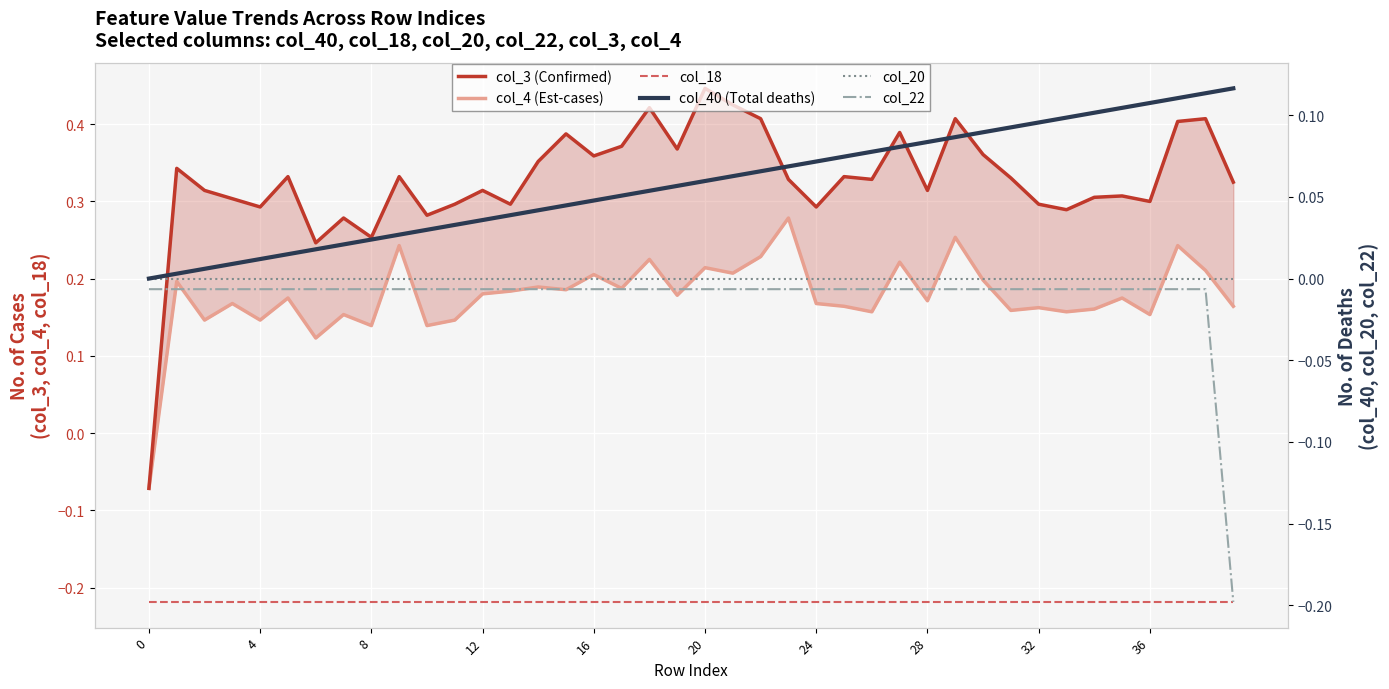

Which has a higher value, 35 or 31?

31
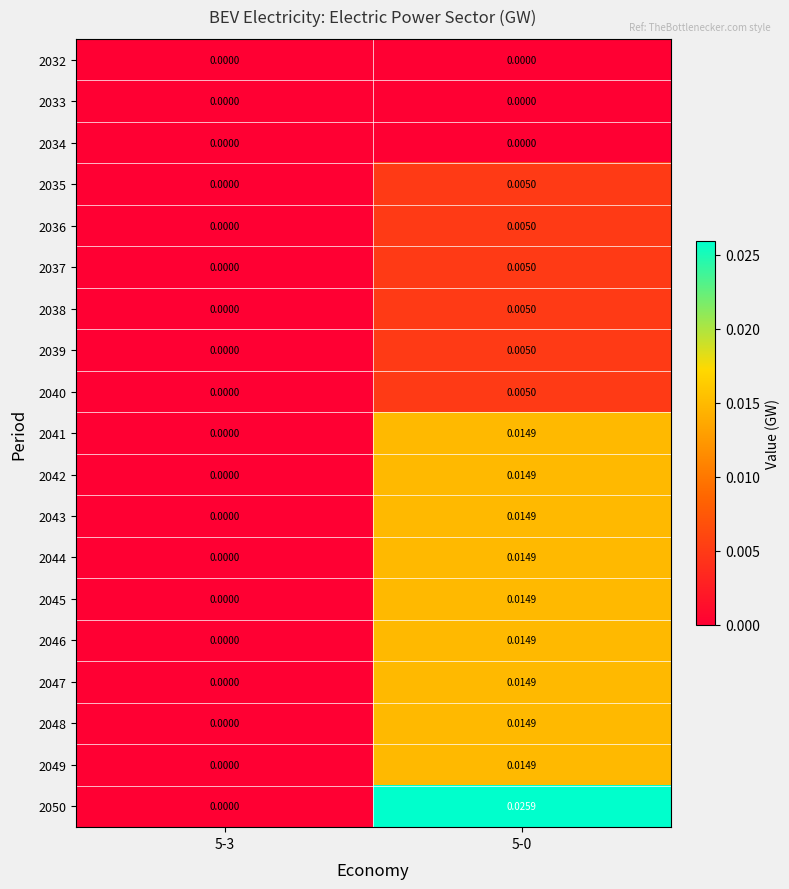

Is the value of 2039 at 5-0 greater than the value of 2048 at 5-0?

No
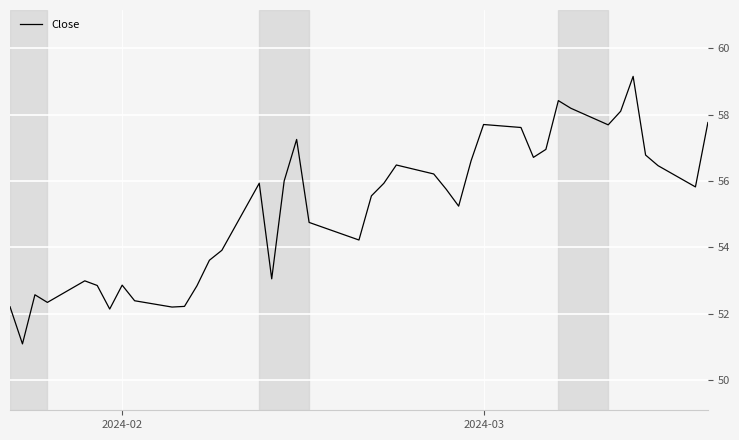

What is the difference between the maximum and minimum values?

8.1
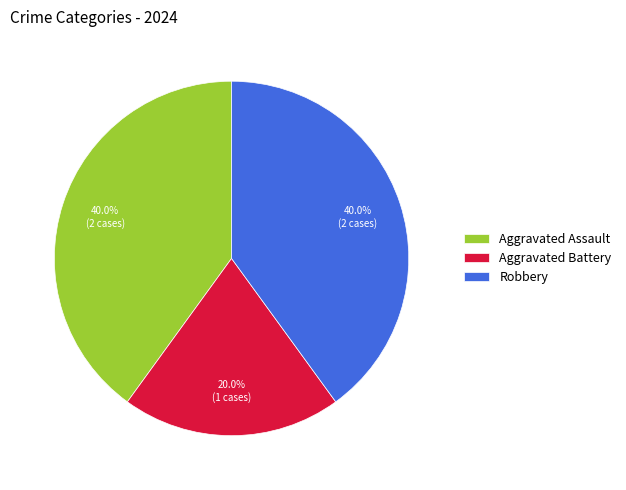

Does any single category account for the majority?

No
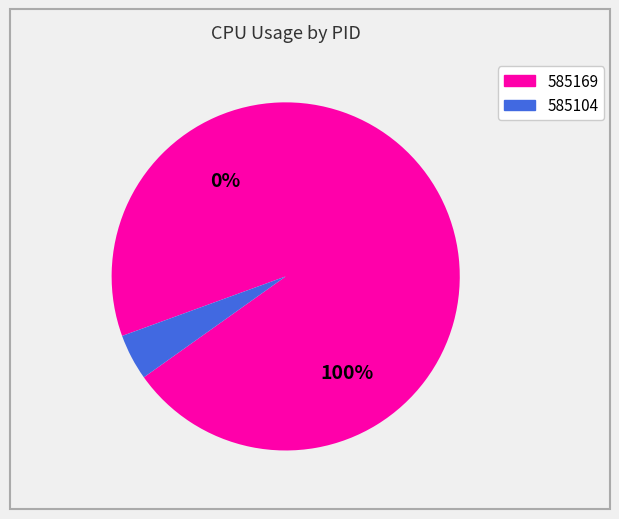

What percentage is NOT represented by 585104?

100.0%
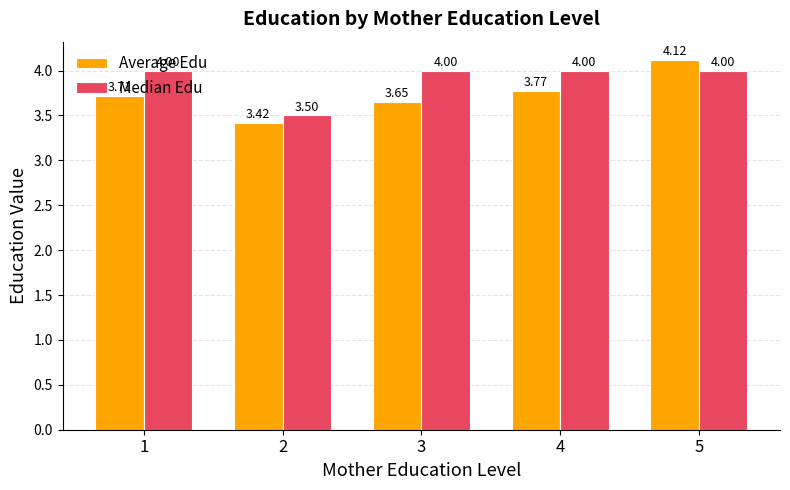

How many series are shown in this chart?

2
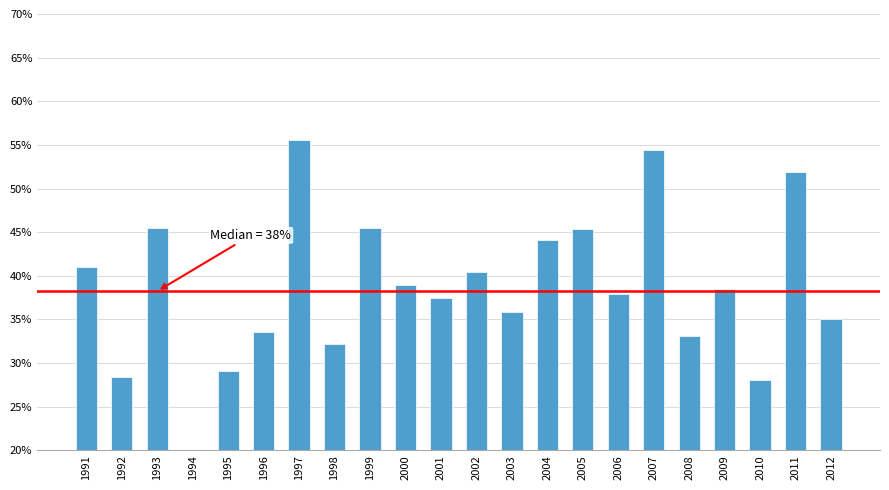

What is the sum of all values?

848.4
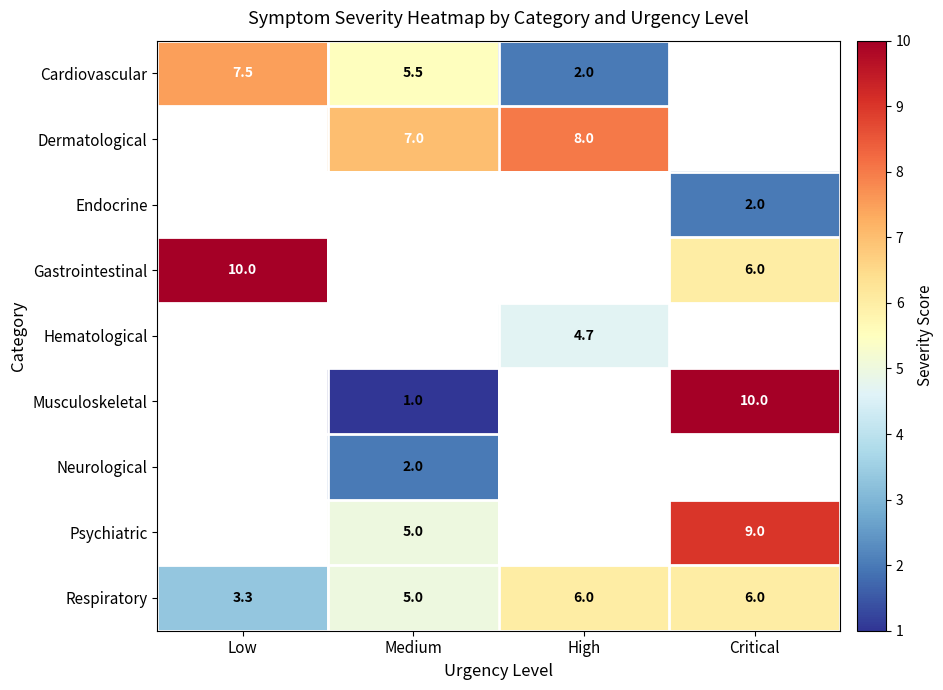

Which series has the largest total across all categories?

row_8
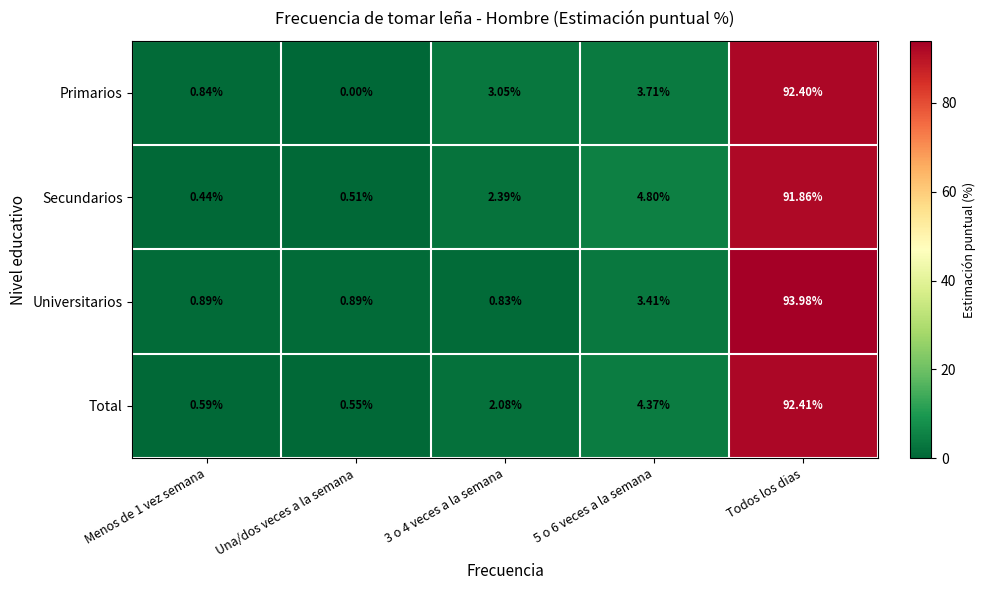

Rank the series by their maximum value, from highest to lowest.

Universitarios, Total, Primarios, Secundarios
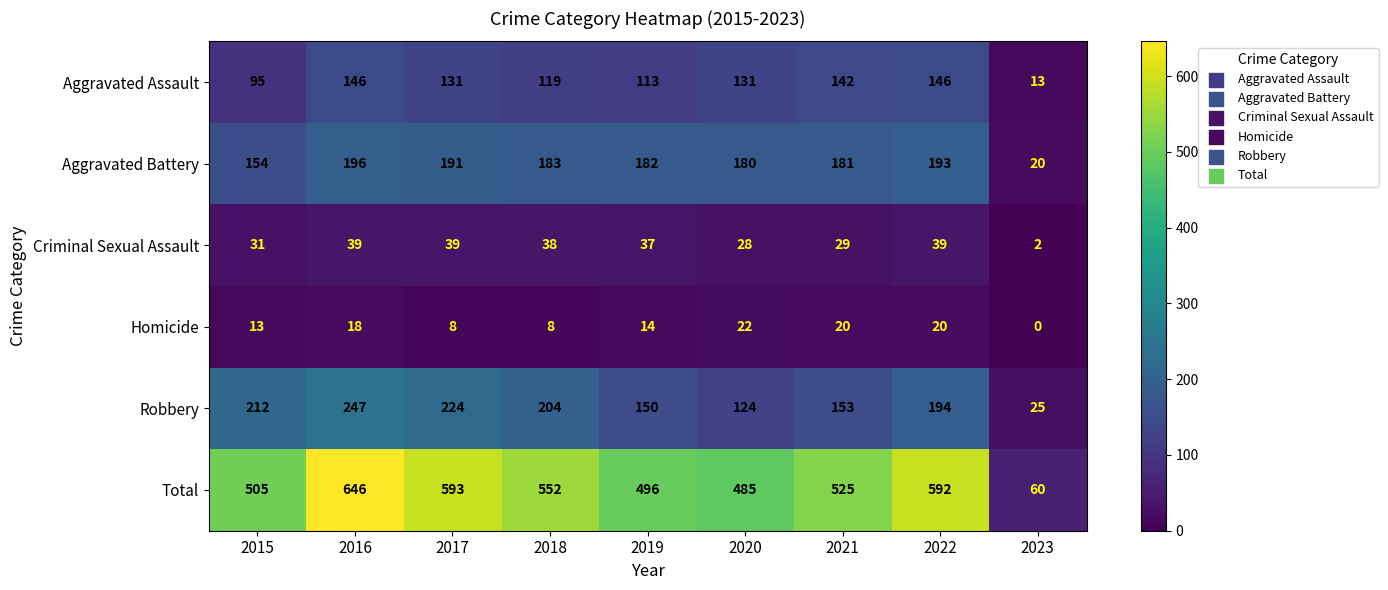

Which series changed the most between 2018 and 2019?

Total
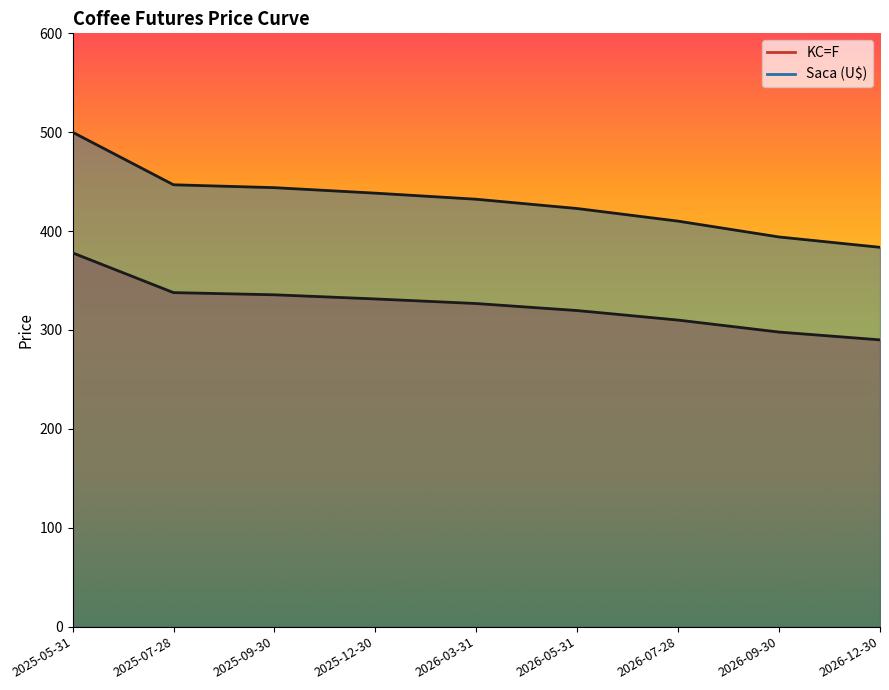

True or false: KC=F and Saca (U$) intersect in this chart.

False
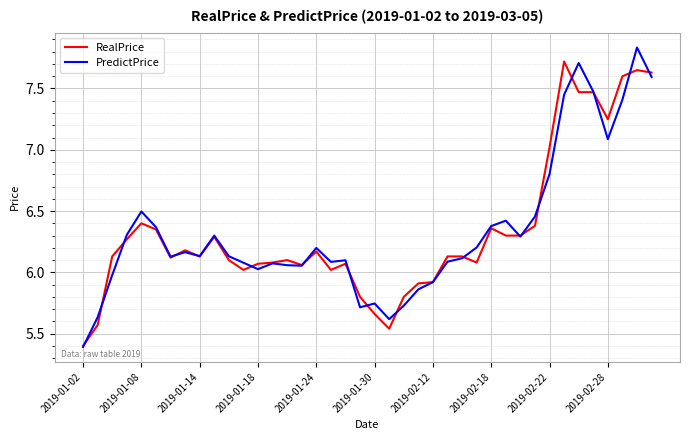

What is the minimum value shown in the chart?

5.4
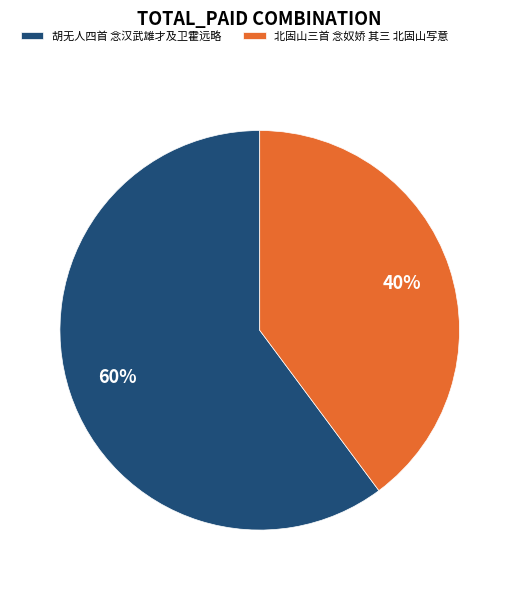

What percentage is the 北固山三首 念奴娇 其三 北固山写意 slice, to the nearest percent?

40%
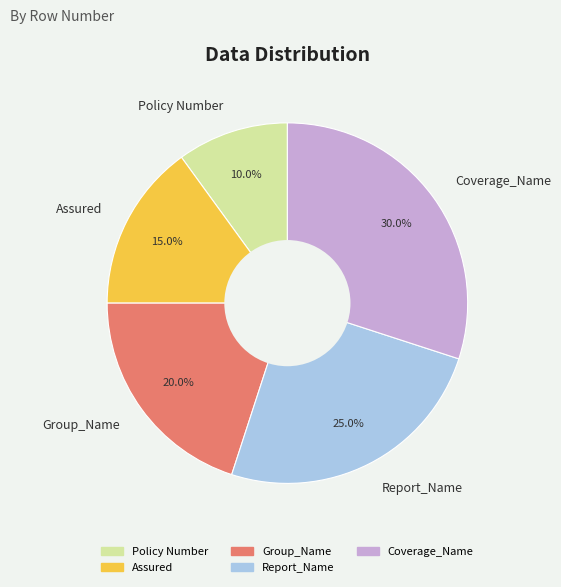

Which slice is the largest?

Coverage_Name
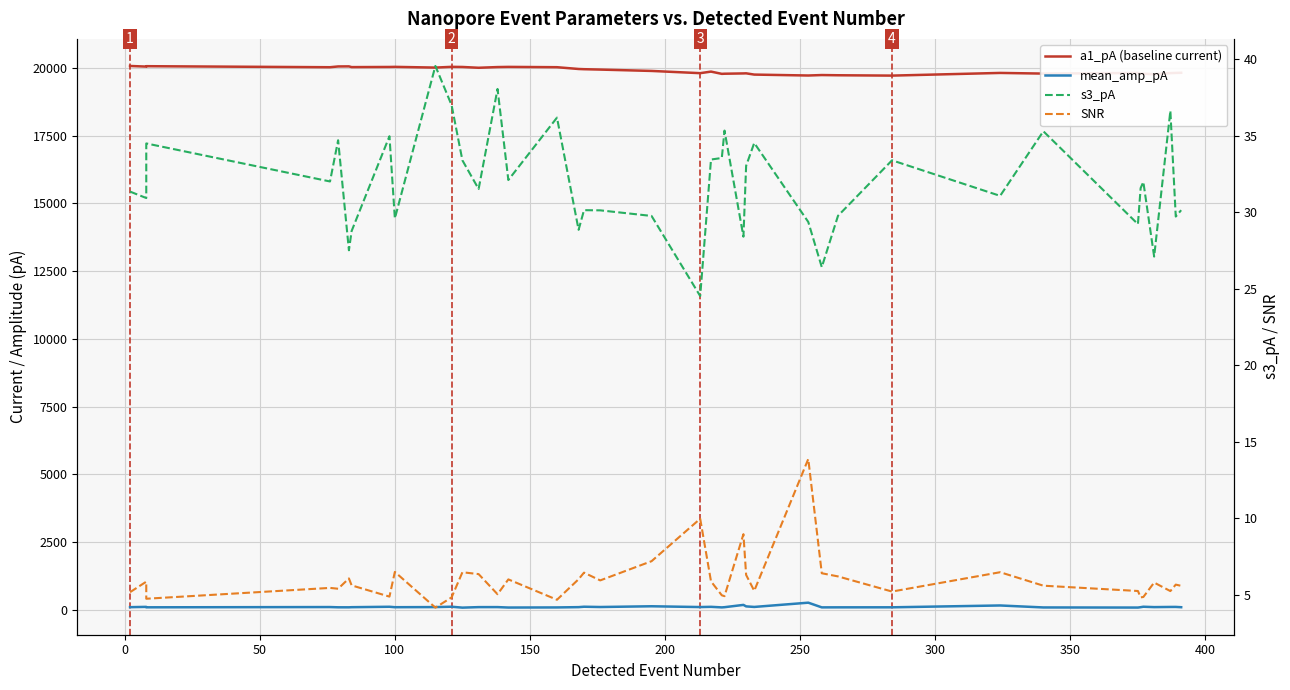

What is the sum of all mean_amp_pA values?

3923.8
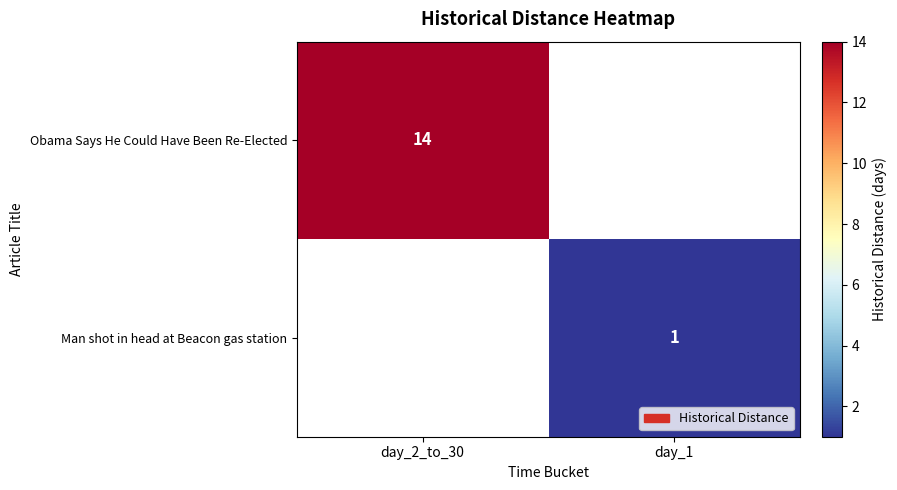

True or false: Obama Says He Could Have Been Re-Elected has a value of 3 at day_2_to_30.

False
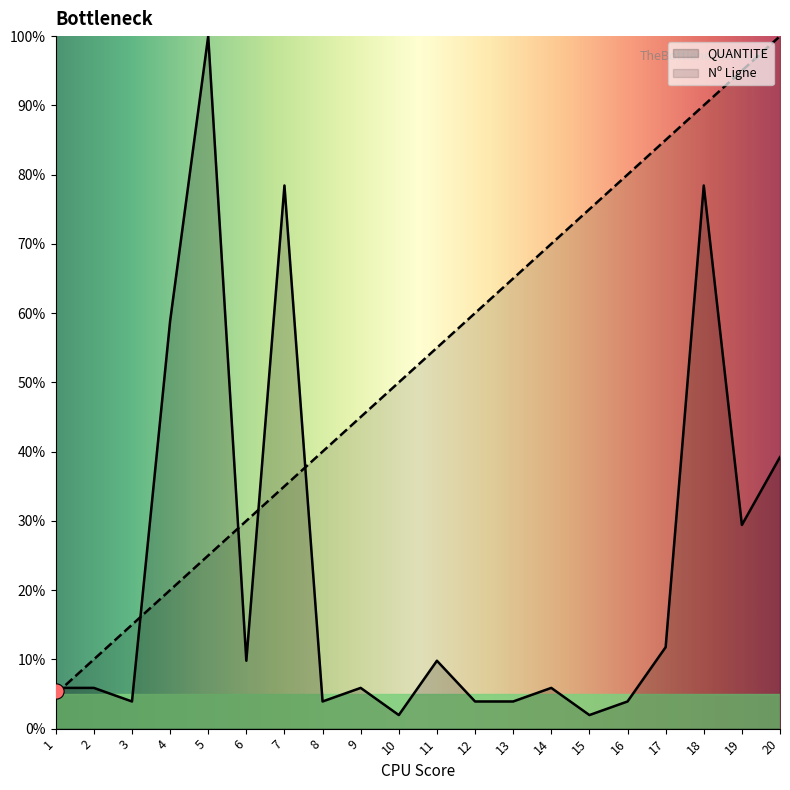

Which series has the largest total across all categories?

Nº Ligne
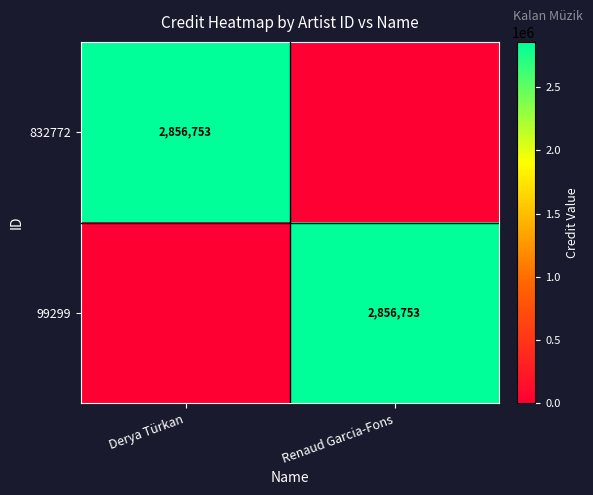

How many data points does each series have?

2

**Problem to solve**.
Select every line in the data above that contains the string "series", treating uppercase and lowercase as different.

**Result of this task**.
How many series are shown in this chart?
Which series has the largest total across all categories?
Rank the series by their maximum value, from highest to lowest.
Which series changed the most between 2018 and 2019?
Which series has the largest total across all categories?
How many data points does each series have?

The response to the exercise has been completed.